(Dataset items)
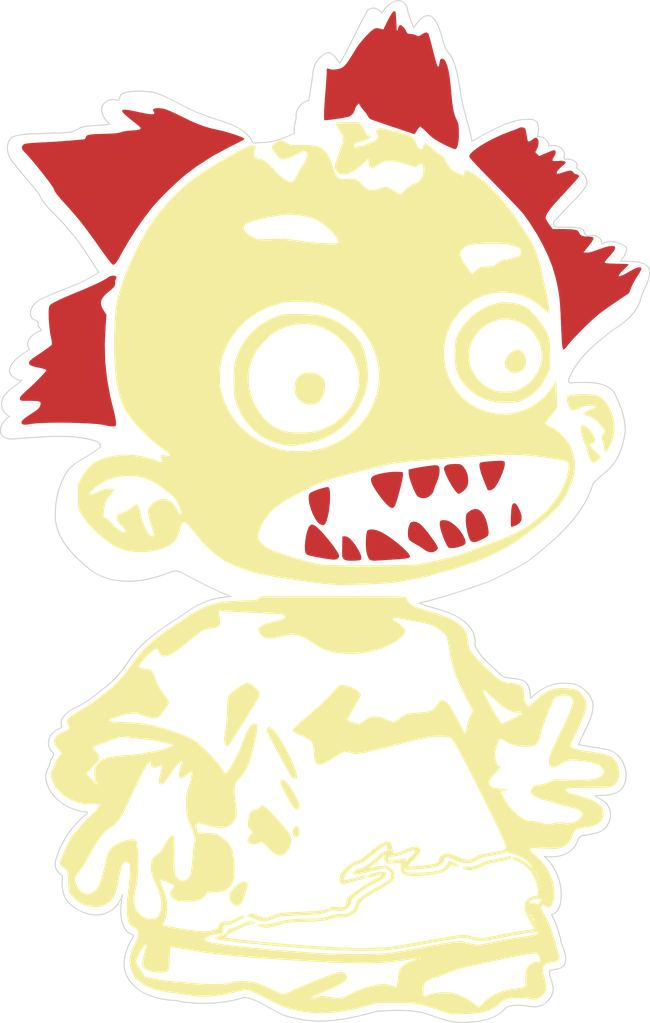
<source format=kicad_pcb>
(kicad_pcb (version 20221018) (generator pcbnew)

  (general
    (thickness 1.6)
  )

  (paper "A4")
  (layers
    (0 "F.Cu" signal)
    (31 "B.Cu" signal)
    (32 "B.Adhes" user "B.Adhesive")
    (33 "F.Adhes" user "F.Adhesive")
    (34 "B.Paste" user)
    (35 "F.Paste" user)
    (36 "B.SilkS" user "B.Silkscreen")
    (37 "F.SilkS" user "F.Silkscreen")
    (38 "B.Mask" user)
    (39 "F.Mask" user)
    (40 "Dwgs.User" user "User.Drawings")
    (41 "Cmts.User" user "User.Comments")
    (42 "Eco1.User" user "User.Eco1")
    (43 "Eco2.User" user "User.Eco2")
    (44 "Edge.Cuts" user)
    (45 "Margin" user)
    (46 "B.CrtYd" user "B.Courtyard")
    (47 "F.CrtYd" user "F.Courtyard")
    (48 "B.Fab" user)
    (49 "F.Fab" user)
  )

  (setup
    (pad_to_mask_clearance 0.2)
    (pcbplotparams
      (layerselection 0x00010f0_80000001)
      (plot_on_all_layers_selection 0x0000000_00000000)
      (disableapertmacros false)
      (usegerberextensions false)
      (usegerberattributes true)
      (usegerberadvancedattributes true)
      (creategerberjobfile true)
      (dashed_line_dash_ratio 12.000000)
      (dashed_line_gap_ratio 3.000000)
      (svgprecision 4)
      (plotframeref false)
      (viasonmask false)
      (mode 1)
      (useauxorigin false)
      (hpglpennumber 1)
      (hpglpenspeed 20)
      (hpglpendiameter 15.000000)
      (dxfpolygonmode true)
      (dxfimperialunits true)
      (dxfusepcbnewfont true)
      (psnegative false)
      (psa4output false)
      (plotreference true)
      (plotvalue true)
      (plotinvisibletext false)
      (sketchpadsonfab false)
      (subtractmaskfromsilk false)
      (outputformat 1)
      (mirror false)
      (drillshape 1)
      (scaleselection 1)
      (outputdirectory "gerbers/")
    )
  )

  (net 0 "")

  (footprint "LOGO" (layer "F.Cu") (at 54.2976 75.5477))

  (footprint "LOGO" (layer "F.Cu") (at 54.2976 75.5477))

  (footprint "LOGO" (layer "F.Cu") (at 54.2976 75.5477))

  (footprint "LOGO" (layer "F.Cu") (at 54.2976 75.5477))

  (footprint "LOGO" (layer "F.Cu") (at 54.2976 75.5477))

  (footprint "LOGO" (layer "F.Cu")
    (tstamp e3e2159b-89d6-4951-b36e-b7490e5fd4cd)
    (at 54.2976 75.5477)
    (attr through_hole)
    (fp_text reference "G***" (at 0 0) (layer "F.SilkS") hide
        (effects (font (size 1.524 1.524) (thickness 0.3)))
      (tstamp a2154efc-565c-4188-96f2-0f895dceee29)
    )
    (fp_text value "LOGO" (at 0.75 0) (layer "F.SilkS") hide
        (effects (font (size 1.524 1.524) (thickness 0.3)))
      (tstamp 07404d4f-e492-465f-9952-e7812b805c2b)
    )
    (fp_poly
      (pts
        (xy 22.759272 -3.661824)
        (xy 22.947061 -3.496562)
        (xy 23.130556 -3.201214)
        (xy 23.294907 -2.794447)
        (xy 23.301614 -2.773823)
        (xy 23.397025 -2.46108)
        (xy 23.438407 -2.258482)
        (xy 23.429647 -2.117049)
        (xy 23.374629 -1.987804)
        (xy 23.365299 -1.971133)
        (xy 23.09988 -1.661874)
        (xy 22.734106 -1.45083)
        (xy 22.556287 -1.399808)
        (xy 22.294908 -1.347269)
        (xy 22.326008 -2.049468)
        (xy 22.35604 -2.629339)
        (xy 22.389655 -3.059814)
        (xy 22.429986 -3.360831)
        (xy 22.480168 -3.552329)
        (xy 22.543334 -3.654243)
        (xy 22.582039 -3.678335)
        (xy 22.759272 -3.661824)
      )

      (stroke (width 0.01) (type solid)) (fill solid) (layer "F.Mask") (tstamp eeae1dd2-daca-4588-8441-a023564bfa3a))
    (fp_poly
      (pts
        (xy 16.0049 -1.960581)
        (xy 16.444896 -1.741154)
        (xy 16.904812 -1.365965)
        (xy 17.004479 -1.267481)
        (xy 17.356229 -0.852149)
        (xy 17.613804 -0.427677)
        (xy 17.757125 -0.031209)
        (xy 17.78 0.167274)
        (xy 17.750682 0.352462)
        (xy 17.631946 0.472962)
        (xy 17.48161 0.545735)
        (xy 17.096291 0.67611)
        (xy 16.712333 0.75419)
        (xy 16.380523 0.773031)
        (xy 16.154619 0.727193)
        (xy 16.030337 0.598002)
        (xy 15.880563 0.341675)
        (xy 15.71997 -0.004424)
        (xy 15.56323 -0.402929)
        (xy 15.425016 -0.816476)
        (xy 15.320001 -1.207699)
        (xy 15.262858 -1.539235)
        (xy 15.262288 -1.545167)
        (xy 15.216481 -2.032)
        (xy 15.57028 -2.032)
        (xy 16.0049 -1.960581)
      )

      (stroke (width 0.01) (type solid)) (fill solid) (layer "F.Mask") (tstamp d7924
... [238923 chars truncated]
</source>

**Requirement:**
Please repeat all of the entries above word for word, but drop any pictures.

**Solution:**
<source format=kicad_pcb>
(kicad_pcb (version 20221018) (generator pcbnew)

  (general
    (thickness 1.6)
  )

  (paper "A4")
  (layers
    (0 "F.Cu" signal)
    (31 "B.Cu" signal)
    (32 "B.Adhes" user "B.Adhesive")
    (33 "F.Adhes" user "F.Adhesive")
    (34 "B.Paste" user)
    (35 "F.Paste" user)
    (36 "B.SilkS" user "B.Silkscreen")
    (37 "F.SilkS" user "F.Silkscreen")
    (38 "B.Mask" user)
    (39 "F.Mask" user)
    (40 "Dwgs.User" user "User.Drawings")
    (41 "Cmts.User" user "User.Comments")
    (42 "Eco1.User" user "User.Eco1")
    (43 "Eco2.User" user "User.Eco2")
    (44 "Edge.Cuts" user)
    (45 "Margin" user)
    (46 "B.CrtYd" user "B.Courtyard")
    (47 "F.CrtYd" user "F.Courtyard")
    (48 "B.Fab" user)
    (49 "F.Fab" user)
  )

  (setup
    (pad_to_mask_clearance 0.2)
    (pcbplotparams
      (layerselection 0x00010f0_80000001)
      (plot_on_all_layers_selection 0x0000000_00000000)
      (disableapertmacros false)
      (usegerberextensions false)
      (usegerberattributes true)
      (usegerberadvancedattributes true)
      (creategerberjobfile true)
      (dashed_line_dash_ratio 12.000000)
      (dashed_line_gap_ratio 3.000000)
      (svgprecision 4)
      (plotframeref false)
      (viasonmask false)
      (mode 1)
      (useauxorigin false)
      (hpglpennumber 1)
      (hpglpenspeed 20)
      (hpglpendiameter 15.000000)
      (dxfpolygonmode true)
      (dxfimperialunits true)
      (dxfusepcbnewfont true)
      (psnegative false)
      (psa4output false)
      (plotreference true)
      (plotvalue true)
      (plotinvisibletext false)
      (sketchpadsonfab false)
      (subtractmaskfromsilk false)
      (outputformat 1)
      (mirror false)
      (drillshape 1)
      (scaleselection 1)
      (outputdirectory "gerbers/")
    )
  )

  (net 0 "")

  (footprint "LOGO" (layer "F.Cu") (at 54.2976 75.5477))

  (footprint "LOGO" (layer "F.Cu") (at 54.2976 75.5477))

  (footprint "LOGO" (layer "F.Cu") (at 54.2976 75.5477))

  (footprint "LOGO" (layer "F.Cu") (at 54.2976 75.5477))

  (footprint "LOGO" (layer "F.Cu") (at 54.2976 75.5477))

  (footprint "LOGO" (layer "F.Cu")
    (tstamp e3e2159b-89d6-4951-b36e-b7490e5fd4cd)
    (at 54.2976 75.5477)
    (attr through_hole)
    (fp_text reference "G***" (at 0 0) (layer "F.SilkS") hide
        (effects (font (size 1.524 1.524) (thickness 0.3)))
      (tstamp a2154efc-565c-4188-96f2-0f895dceee29)
    )
    (fp_text value "LOGO" (at 0.75 0) (layer "F.SilkS") hide
        (effects (font (size 1.524 1.524) (thickness 0.3)))
      (tstamp 07404d4f-e492-465f-9952-e7812b805c2b)
    )
    (fp_poly
      (pts
        (xy 22.759272 -3.661824)
        (xy 22.947061 -3.496562)
        (xy 23.130556 -3.201214)
        (xy 23.294907 -2.794447)
        (xy 23.301614 -2.773823)
        (xy 23.397025 -2.46108)
        (xy 23.438407 -2.258482)
        (xy 23.429647 -2.117049)
        (xy 23.374629 -1.987804)
        (xy 23.365299 -1.971133)
        (xy 23.09988 -1.661874)
        (xy 22.734106 -1.45083)
        (xy 22.556287 -1.399808)
        (xy 22.294908 -1.347269)
        (xy 22.326008 -2.049468)
        (xy 22.35604 -2.629339)
        (xy 22.389655 -3.059814)
        (xy 22.429986 -3.360831)
        (xy 22.480168 -3.552329)
        (xy 22.543334 -3.654243)
        (xy 22.582039 -3.678335)
        (xy 22.759272 -3.661824)
      )

      (stroke (width 0.01) (type solid)) (fill solid) (layer "F.Mask") (tstamp eeae1dd2-daca-4588-8441-a023564bfa3a))
    (fp_poly
      (pts
        (xy 16.0049 -1.960581)
        (xy 16.444896 -1.741154)
        (xy 16.904812 -1.365965)
        (xy 17.004479 -1.267481)
        (xy 17.356229 -0.852149)
        (xy 17.613804 -0.427677)
        (xy 17.757125 -0.031209)
        (xy 17.78 0.167274)
        (xy 17.750682 0.352462)
        (xy 17.631946 0.472962)
        (xy 17.48161 0.545735)
        (xy 17.096291 0.67611)
        (xy 16.712333 0.75419)
        (xy 16.380523 0.773031)
        (xy 16.154619 0.727193)
        (xy 16.030337 0.598002)
        (xy 15.880563 0.341675)
        (xy 15.71997 -0.004424)
        (xy 15.56323 -0.402929)
        (xy 15.425016 -0.816476)
        (xy 15.320001 -1.207699)
        (xy 15.262858 -1.539235)
        (xy 15.262288 -1.545167)
        (xy 15.216481 -2.032)
        (xy 15.57028 -2.032)
        (xy 16.0049 -1.960581)
      )

      (stroke (width 0.01) (type solid)) (fill solid) (layer "F.Mask") (tstamp d7924
... [238923 chars truncated]
</source>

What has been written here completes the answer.